Lizzie Wee (b. 1993) is a Singaporean multidisciplinary artist, curator, designer, illustrator, art director and video editor. She received her BFA from New York University and an MA in Fine Arts from the Goldsmiths programme at LASALLE College of the Arts. Her present practice-based research investigates notions of identity and belonging; through an examination of archetypal female roles found in Southeast Asian pop culture and visual media. Her works are expressed through video, performance, writing for performance, and mixed-media installations. Wee has exhibited internationally in various galleries, showcases, symposiums, and art fairs in Singapore, Taiwan, Shenzhen, Szczecin, New York, Shanghai, and online.

Her curatorial practice has focused greatly on making art accessible and exploring tools like social media to allow a wider audience to experience and interact with either a physical or digital show. Most recently she has curated a 6-month takeover programme at the I_S_L_A_N_D_S Peninsular gallery space, a two-person online exhibition for the Substation, and this two-part online showcase for Substation’s Sept Fest 2022, Mixtape Vol. 32 - Side A & B. She has also presented solo exhibitions at Leevan Art Fair, Shenzhen in 2019, and I_S_L_A_N_D_S Peninsular, Singapore in 2022. She was awarded the Winston Oh Travelogue Art Award (Special Edition) in 2021. Apart from her artistic practice, Wee has worked with Sotheby's Hong Kong, and Kitchen Hoarder, a woman-run production team focused on lifestyle and food culture. 

 

Mixtape Vol. 32 - Side A & B

Mixtape Vol 32 is a two-part online exhibition included in the line-up of The Substation’s SeptFest 2022, which features 2 artists, Chong Li-Chuan and Andy Yang for Side A and Side B, respectively. Curated by Lizzie Wee, this online showcase is organised in a way that is reminiscent of the act of making a personalised 2-sided mixtape for a loved one; to share a curated playlist that soundtracked a particular moment in time. In What is the sound of one hand clapping? Li-Chuan captures the sounds around the still-existing-but-closed space at Armenian Street, where The Substation used to reside, to create a soundscape composition for Side A; while Andy Yang animates abstract forms and light to an original composition which ebbs and flows in Swan Song, an uplifting farewell to the space we one knew for Side B. In tying with The Substation’s theme for SeptFest 2022: uproot | rootless, Mixtape Vol 32 is an ode to the transition from the physical space that The Substation used to inhabit for the last 32 years to the uprooted, transient, and versatile entity it currently exists as. 
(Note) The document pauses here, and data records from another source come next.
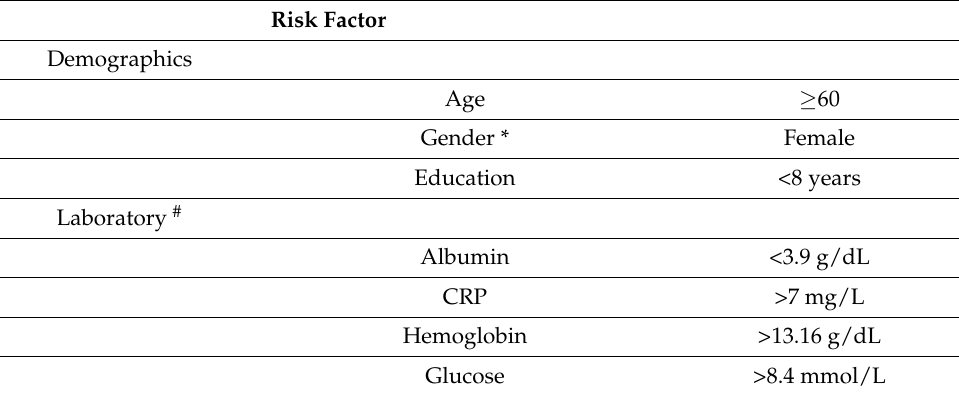
Figure 1. PRISMA flow diagram. Table 1. Clinical record table including the risk factors correlated with POD development at a statistically significant level (cited in ≥ 2 studies).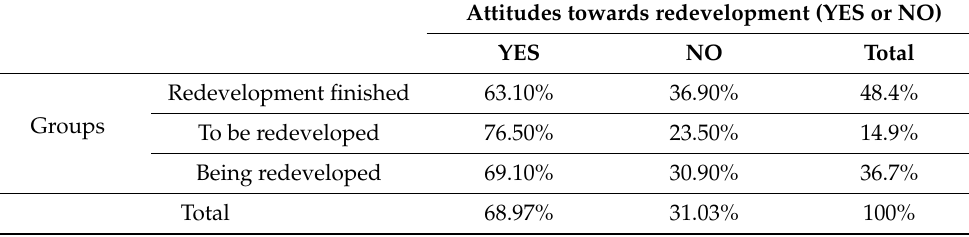
Table 5. Attitudes Towards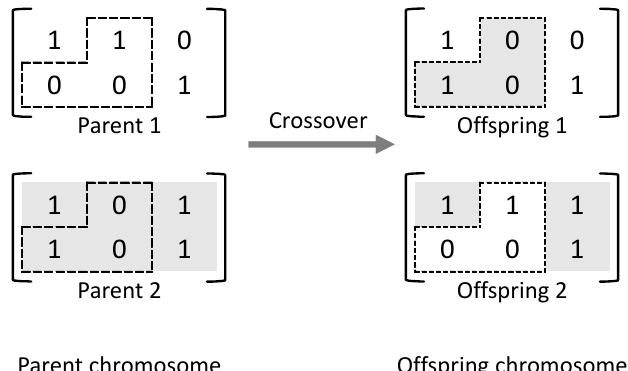
Figure 2. Example of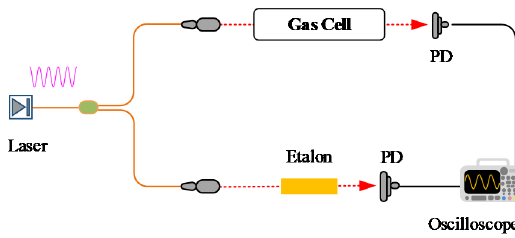
Figure 1. Experimental setup used for the validation of the proposed wavelength modulation-direct absorption spectroscopy (WM-DAS) method.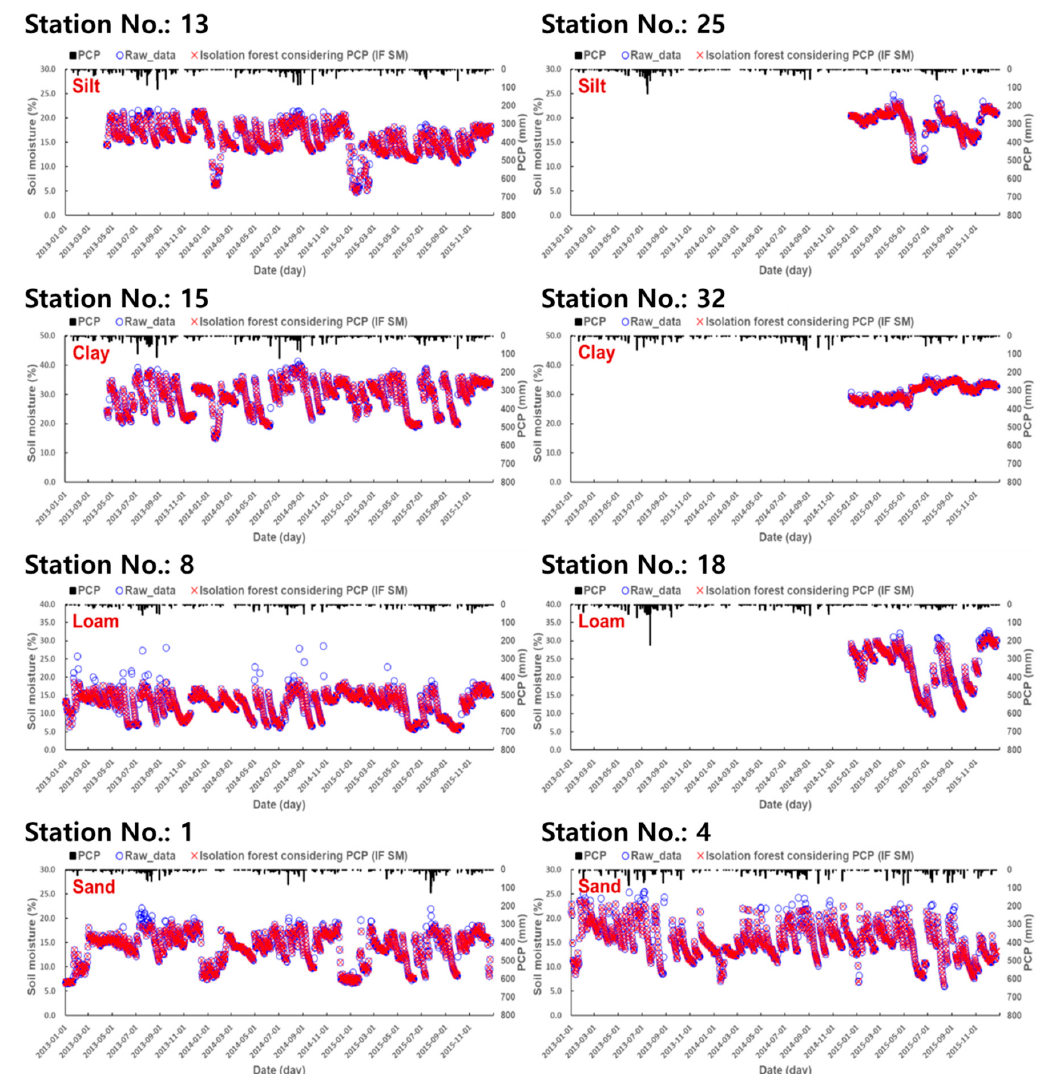
Figure 4. The graphs between original observed soil moisture (raw data) and observed soil moisture (SM) removed by isolation forest (IF) considering precipitation (PCP). Blue circles represent the original observed soil moisture before applying the IF method, and red Xs represent observed soil moisture after applying the IF method.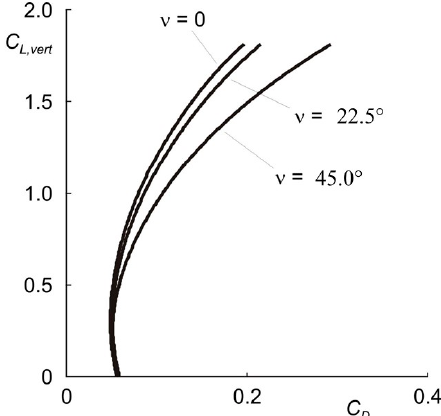
Figure 4. Drag polar showing relation between drag coefficient and lift coefficient acting in vertical direction.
These two works act as bookends of SeptFest 2022: Side A will be released on the 1st of September and Side B will be available for view on the 30th. Mixtape Vol 32 - Side A & Side B are both a nostalgic interpretation of how we grapple with the loss of what The Substation once was as a place and institution, yet still look to its current fluid form and identity, while considering how to shape its hopeful future.